Now that we know the determinant is the signed area of a parallelogram, we can simply take half the absolute value of:

\[ \begin{vmatrix} x_1 - x_0 & y_1 - y_0 \\ x_2 - x_0 & y_2 - y_0 \end{vmatrix} = (x_1 - x_0)(y_2 - y_0) - (x_2 - x_0)(y_1 - y_0) \]

Alternatively, consider the triangular pyramid whose tip is the origin and whose base vertices are the standard basis coordinates \( (1,0,0), (0,1,0), (0,0,1) \). The volume of this pyramid is \(V = 1 / 6.\) (The base triangle is equilateral with area \(\sqrt{3} / 2\) and the height is \(1/\sqrt{3}\).)

The matrix:

\[ \begin{bmatrix} x_0 & x_1 & x_2 \\ y_0 & y_1 & y_2 \\ 1 & 1 & 1 \\ \end{bmatrix} \]

transforms the vertices of our triangular pyramid so the base is the given triangle embedded in the \(z = 1\) plane. The volume of transformed pyramid is \(dV = d / 6\) where \(d\) is the determinant of the matrix. The \(z = 1\) condition implies the height is now 1, so the volume is also \(A / 3\) where \(A\) is the area of the embedded triangle.

Hence \(A = d / 2\), that is, the area of the given triangle is half the magnitude of:

\[ \begin{vmatrix} x_0 & x_1 & x_2 \\ y_0 & y_1 & y_2 \\ 1 & 1 & 1 \\ \end{vmatrix} \]

The sign of a signed area tells us the side of a line a given point lies, which is useful in computer graphics.

Now that we have the determinant at our disposal, we can clear a different path to eigenvalues. The characteristic equation of an \(n\times n\) matrix \(A\) is:

\[ \det (A - x) \]

A scalar \(\lambda\) is a root if and only if \(\det (A - \lambda) = 0\). This happens exactly when \(A - \lambda\) is non-invertible, and any vector \(v\) in its nontrivial kernel satisfies:

\[ A \v = \lambda \v \]

In other words, we see \(\v\) is an eigenvector with eigenvalue \(\lambda\).

The characteristic equation of the transition matrix \(T\) from our rabbits example is:

\[ \begin{vmatrix} 1 - x & 1 \\ 1 & -x \end{vmatrix} = (1 - x)(-x) - 1 = x^2 - x - 1 \]

The roots of \(x^2 - x - 1\) are:

\[ \begin{align} \phi &= \frac{1 + \sqrt{5}}{2} \\ \psi &= \frac{1 - \sqrt{5}}{2} \end{align} \]

In this case, there are 2 distinct roots, so the Jordan normal form of \(T\) must be:

\[ \begin{bmatrix} \phi & 0 \\ 0 & \psi \end{bmatrix} \]

Next, with Gaussian elimination, we solve:

\[ \begin{bmatrix} 1 - \phi & 1 \\ 1 & -\phi \end{bmatrix} \begin{bmatrix} x \\ y \end{bmatrix} = \begin{bmatrix} 0 \\ 0 \end{bmatrix} \]

to find the eigenspace with eigenvalue \(\phi\). We soon find that the solutions are generated by the vector:

\[ \begin{bmatrix} \phi \\ 1 \end{bmatrix} \]
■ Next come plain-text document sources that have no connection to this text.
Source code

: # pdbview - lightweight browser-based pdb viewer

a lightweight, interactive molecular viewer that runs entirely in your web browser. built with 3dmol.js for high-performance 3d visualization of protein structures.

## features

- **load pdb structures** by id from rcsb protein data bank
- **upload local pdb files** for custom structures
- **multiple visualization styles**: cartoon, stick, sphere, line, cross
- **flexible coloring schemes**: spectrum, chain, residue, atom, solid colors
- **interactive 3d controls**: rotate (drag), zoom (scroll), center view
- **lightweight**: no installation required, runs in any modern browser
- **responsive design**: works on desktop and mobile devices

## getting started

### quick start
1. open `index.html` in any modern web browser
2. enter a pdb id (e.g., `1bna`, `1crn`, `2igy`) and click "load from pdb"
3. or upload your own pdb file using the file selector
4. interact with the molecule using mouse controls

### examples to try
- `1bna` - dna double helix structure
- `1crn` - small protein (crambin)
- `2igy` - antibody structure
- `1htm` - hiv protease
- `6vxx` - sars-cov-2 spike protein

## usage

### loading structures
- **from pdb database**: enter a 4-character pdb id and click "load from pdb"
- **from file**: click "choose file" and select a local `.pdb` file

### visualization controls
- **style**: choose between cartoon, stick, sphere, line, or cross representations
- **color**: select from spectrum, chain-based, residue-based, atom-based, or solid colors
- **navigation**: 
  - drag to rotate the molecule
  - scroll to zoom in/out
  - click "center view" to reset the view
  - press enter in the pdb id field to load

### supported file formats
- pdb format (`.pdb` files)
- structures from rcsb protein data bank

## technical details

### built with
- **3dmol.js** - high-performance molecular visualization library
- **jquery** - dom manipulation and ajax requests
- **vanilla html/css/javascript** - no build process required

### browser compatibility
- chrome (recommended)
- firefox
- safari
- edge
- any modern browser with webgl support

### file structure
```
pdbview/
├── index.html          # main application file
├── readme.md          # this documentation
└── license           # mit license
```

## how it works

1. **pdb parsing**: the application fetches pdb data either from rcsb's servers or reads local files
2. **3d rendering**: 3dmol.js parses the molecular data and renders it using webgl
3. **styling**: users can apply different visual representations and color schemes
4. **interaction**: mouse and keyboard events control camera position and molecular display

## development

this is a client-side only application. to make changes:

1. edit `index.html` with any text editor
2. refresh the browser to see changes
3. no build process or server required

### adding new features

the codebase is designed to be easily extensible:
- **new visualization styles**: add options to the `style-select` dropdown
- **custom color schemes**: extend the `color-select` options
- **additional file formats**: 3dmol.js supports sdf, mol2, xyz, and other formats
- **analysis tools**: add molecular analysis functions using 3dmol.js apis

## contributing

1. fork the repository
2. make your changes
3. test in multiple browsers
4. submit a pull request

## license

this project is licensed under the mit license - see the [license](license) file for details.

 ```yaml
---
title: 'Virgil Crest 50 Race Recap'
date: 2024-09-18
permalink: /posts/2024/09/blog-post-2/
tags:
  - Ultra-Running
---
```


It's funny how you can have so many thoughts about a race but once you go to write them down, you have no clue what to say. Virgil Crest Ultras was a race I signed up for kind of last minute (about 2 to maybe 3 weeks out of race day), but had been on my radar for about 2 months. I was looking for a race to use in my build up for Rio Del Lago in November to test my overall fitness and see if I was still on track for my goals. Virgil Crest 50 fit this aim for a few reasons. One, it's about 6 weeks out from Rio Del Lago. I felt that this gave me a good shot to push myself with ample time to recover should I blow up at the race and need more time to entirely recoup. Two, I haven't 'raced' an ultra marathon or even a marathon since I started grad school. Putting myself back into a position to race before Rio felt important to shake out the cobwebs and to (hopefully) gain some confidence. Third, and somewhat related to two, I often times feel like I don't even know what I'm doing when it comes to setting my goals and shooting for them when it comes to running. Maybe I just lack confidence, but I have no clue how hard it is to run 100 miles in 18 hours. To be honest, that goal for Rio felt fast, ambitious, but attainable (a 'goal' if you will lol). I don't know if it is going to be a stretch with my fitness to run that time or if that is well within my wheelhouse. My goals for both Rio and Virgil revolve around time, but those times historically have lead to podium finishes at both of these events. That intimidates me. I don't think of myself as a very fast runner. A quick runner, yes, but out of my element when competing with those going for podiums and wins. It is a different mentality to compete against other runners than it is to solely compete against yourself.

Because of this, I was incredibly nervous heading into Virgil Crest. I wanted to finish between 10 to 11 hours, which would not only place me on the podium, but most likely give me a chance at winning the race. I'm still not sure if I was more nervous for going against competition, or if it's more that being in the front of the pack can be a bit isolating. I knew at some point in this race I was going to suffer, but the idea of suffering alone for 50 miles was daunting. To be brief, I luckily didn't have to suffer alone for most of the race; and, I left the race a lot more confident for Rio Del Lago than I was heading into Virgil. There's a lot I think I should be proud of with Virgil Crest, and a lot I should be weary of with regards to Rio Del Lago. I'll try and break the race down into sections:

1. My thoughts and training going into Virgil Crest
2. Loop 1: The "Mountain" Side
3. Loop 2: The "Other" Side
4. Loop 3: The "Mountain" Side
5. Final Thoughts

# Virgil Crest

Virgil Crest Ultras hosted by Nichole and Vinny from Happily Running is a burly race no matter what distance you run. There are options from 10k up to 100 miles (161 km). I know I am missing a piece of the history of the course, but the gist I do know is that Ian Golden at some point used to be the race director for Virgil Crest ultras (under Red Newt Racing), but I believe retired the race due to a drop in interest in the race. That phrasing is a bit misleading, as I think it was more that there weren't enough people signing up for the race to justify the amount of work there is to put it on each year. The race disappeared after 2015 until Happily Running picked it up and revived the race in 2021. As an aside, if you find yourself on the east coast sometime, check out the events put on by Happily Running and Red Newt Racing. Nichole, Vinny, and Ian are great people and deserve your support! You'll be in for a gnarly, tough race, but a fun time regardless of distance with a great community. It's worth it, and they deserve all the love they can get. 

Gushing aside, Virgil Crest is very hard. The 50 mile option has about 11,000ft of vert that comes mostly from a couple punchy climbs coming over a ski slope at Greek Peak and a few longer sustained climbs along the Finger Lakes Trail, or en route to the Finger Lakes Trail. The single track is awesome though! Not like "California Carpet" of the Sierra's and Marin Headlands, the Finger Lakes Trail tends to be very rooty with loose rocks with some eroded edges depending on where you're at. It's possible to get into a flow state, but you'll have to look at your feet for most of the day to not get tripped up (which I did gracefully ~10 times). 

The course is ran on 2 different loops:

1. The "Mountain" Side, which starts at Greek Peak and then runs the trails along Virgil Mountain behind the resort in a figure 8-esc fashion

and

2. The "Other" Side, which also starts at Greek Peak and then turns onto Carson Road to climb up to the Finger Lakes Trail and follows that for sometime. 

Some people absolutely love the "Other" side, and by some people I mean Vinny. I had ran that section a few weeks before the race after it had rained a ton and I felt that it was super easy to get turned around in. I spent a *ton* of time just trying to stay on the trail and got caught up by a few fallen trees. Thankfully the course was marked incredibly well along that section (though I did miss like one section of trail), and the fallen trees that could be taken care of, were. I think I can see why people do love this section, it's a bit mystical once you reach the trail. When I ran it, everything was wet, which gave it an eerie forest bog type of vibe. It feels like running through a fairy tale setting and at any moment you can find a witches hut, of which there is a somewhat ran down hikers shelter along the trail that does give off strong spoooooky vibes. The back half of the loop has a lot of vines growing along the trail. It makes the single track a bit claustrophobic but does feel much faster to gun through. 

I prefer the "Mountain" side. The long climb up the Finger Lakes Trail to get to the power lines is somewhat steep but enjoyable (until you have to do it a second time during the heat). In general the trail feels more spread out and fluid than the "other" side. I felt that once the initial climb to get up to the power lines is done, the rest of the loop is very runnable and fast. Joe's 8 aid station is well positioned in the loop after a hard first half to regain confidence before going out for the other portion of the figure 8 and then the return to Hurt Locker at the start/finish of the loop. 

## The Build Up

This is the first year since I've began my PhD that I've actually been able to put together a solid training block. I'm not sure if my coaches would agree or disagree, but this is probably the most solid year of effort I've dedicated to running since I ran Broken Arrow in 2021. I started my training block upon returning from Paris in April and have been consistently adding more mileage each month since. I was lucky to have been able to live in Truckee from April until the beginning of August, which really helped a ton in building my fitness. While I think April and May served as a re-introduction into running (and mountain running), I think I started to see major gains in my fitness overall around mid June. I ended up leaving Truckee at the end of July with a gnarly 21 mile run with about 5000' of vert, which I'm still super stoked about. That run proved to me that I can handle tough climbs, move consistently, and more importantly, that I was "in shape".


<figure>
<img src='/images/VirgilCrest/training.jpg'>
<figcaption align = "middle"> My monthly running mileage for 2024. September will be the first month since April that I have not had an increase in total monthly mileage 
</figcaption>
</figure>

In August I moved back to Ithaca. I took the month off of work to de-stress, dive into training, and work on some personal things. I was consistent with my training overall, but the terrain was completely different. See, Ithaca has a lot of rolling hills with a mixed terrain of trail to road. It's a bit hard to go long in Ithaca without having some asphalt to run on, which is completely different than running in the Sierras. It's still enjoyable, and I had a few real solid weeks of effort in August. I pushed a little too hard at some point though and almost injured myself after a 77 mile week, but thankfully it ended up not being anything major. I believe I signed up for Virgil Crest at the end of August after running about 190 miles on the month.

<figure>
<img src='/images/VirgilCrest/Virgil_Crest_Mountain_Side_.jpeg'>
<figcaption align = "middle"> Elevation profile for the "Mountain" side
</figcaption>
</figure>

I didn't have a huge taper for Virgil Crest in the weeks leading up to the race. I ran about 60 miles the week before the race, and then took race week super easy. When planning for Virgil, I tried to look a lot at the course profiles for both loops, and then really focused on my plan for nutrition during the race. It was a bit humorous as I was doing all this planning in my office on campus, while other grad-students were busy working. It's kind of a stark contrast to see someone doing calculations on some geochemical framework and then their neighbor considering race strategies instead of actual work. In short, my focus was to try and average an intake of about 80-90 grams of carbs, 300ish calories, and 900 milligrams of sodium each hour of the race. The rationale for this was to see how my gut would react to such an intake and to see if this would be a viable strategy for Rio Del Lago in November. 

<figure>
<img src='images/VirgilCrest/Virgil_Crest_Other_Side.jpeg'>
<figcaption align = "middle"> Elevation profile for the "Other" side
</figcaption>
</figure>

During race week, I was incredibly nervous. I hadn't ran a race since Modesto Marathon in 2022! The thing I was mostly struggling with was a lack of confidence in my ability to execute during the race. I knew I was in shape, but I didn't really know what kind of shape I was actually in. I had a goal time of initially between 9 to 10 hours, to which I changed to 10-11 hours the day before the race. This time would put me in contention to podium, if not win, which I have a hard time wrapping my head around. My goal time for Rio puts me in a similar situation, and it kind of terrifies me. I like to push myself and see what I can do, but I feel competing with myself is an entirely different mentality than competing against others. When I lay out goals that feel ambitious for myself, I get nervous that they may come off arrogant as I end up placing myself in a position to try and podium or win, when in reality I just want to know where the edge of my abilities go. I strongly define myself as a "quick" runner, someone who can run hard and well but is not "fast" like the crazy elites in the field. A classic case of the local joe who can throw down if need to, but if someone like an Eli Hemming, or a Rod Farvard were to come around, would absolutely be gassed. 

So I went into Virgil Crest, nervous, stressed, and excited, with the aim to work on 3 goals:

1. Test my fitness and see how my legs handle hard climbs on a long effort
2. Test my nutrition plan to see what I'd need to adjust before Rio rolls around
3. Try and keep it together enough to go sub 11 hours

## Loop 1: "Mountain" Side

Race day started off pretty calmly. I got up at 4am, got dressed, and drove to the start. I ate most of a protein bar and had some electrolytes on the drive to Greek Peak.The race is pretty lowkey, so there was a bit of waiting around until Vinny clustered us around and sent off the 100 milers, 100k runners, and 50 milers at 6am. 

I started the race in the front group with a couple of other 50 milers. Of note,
Similarly, we find the eigenvectors corresponding to the eigenvalue \(\psi\) are generated by:

\[ \begin{bmatrix} \psi \\ 1 \end{bmatrix} \]

This leads to the matrix that changes the basis from the standard basis to the above two eigenvectors, along with its inverse, and we have thus revealed secret behind the magic numbers that helped us compute the long-term behviour of the rabbit population.